Not bad, but a little hairy in spots. Started a little hard, too many explanations of things that were too easy. Almost like it was our first TOS exposure. Once that calmed down, was better.
Yeah, the first thirty pages or so come off like a very low quality
Starfleet Academy book from the '90s. Something more aimed at younger readers than an adult tie-in novel. Like you wrote, it did gradually improve.
Little jarring that when Nelson has his moment, Kirk forgets that he had a crewman onboard. Literally no mention of him again.
Sulu and Chekov go missing after a scouting mission for FIVE weeks and Kirk doesn't bother to search for them because scanning inside the nebula would be "too hard" and, hey, they can take care of themselves.
Why on Earth would he believe that they were fine or not captured or possibly killed? Were his conversations with faux-Washington that important to justify neglecting his crew?
Not bad, just felt like the characters were a little off. Would have preferred to drop he demiurge thing and focus more on the dead civilization they had already set up. Them and the Pirates went nowhere
This novel is filled with a lot of set-up and little pay-off.
The pirate/slavers.
The ancient civilization/slavers(?).
The Demiurge that is introduced in the final few chapters.

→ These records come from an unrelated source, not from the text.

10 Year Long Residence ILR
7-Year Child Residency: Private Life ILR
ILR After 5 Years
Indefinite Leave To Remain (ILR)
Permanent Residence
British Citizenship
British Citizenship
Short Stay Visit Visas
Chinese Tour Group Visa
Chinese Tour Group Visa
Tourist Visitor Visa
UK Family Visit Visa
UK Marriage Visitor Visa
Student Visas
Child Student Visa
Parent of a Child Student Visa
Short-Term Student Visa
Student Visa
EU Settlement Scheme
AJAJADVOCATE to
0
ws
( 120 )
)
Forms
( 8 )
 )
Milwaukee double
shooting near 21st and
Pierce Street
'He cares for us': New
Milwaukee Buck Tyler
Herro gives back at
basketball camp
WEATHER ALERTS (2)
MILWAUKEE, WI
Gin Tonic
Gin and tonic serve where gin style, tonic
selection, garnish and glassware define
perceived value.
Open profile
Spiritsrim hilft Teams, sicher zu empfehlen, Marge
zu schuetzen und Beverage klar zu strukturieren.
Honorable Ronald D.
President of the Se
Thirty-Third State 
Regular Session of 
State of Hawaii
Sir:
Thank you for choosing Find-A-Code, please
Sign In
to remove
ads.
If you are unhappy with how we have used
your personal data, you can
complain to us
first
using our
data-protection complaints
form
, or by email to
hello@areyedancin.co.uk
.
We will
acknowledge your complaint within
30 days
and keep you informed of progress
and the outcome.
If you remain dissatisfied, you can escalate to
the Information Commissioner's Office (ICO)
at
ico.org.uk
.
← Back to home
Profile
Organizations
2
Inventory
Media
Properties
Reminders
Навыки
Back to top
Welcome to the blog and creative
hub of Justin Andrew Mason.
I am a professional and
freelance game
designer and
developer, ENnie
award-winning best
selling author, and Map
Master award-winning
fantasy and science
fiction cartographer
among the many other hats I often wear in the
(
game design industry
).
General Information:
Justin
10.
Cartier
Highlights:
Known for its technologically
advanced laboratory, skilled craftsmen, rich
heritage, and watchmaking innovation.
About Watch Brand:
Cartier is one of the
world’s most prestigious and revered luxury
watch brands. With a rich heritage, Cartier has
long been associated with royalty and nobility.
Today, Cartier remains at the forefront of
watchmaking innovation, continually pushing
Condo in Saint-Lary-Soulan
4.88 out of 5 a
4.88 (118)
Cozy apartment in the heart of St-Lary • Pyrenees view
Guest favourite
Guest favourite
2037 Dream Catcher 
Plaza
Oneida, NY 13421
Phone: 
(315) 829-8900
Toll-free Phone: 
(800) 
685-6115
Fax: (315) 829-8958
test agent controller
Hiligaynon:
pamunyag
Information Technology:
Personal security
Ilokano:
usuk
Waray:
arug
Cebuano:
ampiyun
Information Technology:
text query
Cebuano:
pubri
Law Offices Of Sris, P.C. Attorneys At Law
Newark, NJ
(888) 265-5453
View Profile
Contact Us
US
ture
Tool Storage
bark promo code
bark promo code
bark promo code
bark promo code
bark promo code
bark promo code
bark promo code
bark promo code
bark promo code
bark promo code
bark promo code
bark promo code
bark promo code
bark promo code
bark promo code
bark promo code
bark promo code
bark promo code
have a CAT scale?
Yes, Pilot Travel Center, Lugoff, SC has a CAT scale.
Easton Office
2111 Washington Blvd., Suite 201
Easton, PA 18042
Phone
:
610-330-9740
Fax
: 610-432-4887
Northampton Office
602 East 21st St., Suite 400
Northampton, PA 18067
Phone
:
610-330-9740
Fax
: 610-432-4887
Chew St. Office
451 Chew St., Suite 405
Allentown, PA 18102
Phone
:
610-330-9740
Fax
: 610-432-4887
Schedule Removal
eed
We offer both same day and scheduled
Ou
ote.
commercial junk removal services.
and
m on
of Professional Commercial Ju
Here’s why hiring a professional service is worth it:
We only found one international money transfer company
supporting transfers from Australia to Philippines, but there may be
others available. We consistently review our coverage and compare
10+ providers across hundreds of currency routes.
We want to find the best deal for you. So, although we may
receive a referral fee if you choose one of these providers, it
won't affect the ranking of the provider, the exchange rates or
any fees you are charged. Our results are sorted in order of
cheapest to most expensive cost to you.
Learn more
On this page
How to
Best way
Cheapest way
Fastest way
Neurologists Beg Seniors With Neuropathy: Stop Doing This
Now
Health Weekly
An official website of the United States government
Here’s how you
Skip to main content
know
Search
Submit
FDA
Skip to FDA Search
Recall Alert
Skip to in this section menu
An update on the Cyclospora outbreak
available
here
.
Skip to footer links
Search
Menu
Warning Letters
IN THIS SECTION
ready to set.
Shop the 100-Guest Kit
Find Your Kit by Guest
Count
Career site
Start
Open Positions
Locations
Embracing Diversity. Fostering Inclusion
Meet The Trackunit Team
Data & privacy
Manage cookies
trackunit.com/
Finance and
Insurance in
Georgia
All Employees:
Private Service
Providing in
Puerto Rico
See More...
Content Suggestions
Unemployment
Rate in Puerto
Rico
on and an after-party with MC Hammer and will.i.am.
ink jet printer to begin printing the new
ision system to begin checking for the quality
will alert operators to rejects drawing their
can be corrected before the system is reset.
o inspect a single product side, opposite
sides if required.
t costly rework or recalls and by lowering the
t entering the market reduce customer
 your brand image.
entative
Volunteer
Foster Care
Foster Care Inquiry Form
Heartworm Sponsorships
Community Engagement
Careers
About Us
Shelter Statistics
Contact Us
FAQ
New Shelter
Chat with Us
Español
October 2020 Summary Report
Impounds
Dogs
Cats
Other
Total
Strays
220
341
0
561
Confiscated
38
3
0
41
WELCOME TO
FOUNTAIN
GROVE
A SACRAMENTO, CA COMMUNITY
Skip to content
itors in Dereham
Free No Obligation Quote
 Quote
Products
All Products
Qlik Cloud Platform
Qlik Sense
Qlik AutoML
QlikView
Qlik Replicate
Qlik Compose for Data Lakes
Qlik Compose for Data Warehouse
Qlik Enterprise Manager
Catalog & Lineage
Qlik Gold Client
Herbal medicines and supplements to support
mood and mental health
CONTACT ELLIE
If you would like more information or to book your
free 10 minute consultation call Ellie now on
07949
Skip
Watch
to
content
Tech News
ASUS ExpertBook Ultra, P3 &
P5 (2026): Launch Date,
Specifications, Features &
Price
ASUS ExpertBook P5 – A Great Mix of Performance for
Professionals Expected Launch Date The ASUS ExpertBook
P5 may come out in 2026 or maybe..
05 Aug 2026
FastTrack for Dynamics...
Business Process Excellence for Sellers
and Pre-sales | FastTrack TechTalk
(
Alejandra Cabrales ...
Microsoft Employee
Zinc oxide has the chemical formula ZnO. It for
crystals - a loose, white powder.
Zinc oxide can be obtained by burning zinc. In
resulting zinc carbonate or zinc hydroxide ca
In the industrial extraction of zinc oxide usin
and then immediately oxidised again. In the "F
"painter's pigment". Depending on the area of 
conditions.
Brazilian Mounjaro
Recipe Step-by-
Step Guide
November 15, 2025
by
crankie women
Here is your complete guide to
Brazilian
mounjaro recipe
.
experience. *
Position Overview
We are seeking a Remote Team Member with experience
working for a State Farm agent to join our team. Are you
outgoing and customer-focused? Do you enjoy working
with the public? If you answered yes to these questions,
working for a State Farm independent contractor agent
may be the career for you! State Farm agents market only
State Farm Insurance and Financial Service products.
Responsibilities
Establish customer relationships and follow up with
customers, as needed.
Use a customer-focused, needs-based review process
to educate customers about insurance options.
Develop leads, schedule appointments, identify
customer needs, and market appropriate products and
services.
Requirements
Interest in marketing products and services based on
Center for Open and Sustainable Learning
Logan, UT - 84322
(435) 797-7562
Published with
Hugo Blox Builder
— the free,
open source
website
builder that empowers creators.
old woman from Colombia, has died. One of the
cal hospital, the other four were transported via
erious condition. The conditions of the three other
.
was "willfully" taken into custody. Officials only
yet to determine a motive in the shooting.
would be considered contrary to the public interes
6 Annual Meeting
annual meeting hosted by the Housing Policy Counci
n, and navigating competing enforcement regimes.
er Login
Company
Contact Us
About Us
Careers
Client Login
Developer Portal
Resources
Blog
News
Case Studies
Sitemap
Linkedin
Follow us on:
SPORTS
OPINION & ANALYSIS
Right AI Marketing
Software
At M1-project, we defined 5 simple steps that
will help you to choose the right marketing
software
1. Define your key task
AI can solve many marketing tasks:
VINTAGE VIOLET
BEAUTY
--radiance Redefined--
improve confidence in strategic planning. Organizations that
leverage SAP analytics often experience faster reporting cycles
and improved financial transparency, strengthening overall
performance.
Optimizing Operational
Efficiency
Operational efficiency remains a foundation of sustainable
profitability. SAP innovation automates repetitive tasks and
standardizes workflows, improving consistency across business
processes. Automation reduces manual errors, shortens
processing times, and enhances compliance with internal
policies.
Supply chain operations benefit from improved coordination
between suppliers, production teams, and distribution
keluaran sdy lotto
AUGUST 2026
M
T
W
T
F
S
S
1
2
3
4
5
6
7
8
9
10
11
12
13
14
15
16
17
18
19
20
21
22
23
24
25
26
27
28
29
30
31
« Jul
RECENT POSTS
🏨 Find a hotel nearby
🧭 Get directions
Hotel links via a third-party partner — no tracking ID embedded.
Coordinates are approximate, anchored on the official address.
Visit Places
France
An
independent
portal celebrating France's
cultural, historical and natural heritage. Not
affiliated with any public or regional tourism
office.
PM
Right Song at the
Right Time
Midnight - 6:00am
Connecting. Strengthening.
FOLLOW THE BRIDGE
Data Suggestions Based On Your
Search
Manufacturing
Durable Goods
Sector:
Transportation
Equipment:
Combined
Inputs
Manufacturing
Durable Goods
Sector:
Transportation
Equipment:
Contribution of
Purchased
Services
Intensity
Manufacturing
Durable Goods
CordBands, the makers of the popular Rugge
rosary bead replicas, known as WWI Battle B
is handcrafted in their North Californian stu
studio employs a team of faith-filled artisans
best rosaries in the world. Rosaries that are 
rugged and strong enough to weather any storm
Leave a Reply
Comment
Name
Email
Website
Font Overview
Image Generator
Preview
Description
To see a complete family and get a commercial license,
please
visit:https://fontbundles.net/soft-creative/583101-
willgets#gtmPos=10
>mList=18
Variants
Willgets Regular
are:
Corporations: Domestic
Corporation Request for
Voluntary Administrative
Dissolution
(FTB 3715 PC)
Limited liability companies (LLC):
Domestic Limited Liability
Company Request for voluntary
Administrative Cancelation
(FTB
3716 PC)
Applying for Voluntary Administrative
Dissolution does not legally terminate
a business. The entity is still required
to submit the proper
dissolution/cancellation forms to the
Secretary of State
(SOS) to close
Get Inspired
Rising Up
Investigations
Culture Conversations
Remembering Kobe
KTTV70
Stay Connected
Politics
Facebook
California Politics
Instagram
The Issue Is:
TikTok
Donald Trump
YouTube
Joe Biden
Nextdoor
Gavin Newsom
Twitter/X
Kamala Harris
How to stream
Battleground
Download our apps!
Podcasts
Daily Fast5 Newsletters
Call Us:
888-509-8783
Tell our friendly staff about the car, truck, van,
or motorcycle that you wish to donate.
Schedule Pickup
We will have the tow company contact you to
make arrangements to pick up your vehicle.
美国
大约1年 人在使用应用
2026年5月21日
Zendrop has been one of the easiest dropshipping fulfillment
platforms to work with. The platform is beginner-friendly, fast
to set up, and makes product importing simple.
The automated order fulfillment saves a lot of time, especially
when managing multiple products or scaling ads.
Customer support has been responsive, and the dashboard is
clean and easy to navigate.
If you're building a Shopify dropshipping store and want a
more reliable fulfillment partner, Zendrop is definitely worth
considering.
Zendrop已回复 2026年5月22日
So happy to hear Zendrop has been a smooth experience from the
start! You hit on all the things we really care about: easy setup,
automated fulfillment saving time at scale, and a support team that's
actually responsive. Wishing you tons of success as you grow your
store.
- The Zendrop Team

The crewman you brought up (that the author even made a point of addressing his presence on the NE ship in a scene).
The three week timeframe for the assault that Chekov and Sulu were desperately racing home to advert...until they weren't anymore. But that's okay because -- even though their trip took FIVE weeks -- their return was swift enough for Kirk to launch a pre-emptive strike before any sign of the pirate/slavers.
Another draft of this novel with a bit more polishing and tightening of the plot and the book would have been a much stronger work. But, as is, it's an fairly un-satisfying read.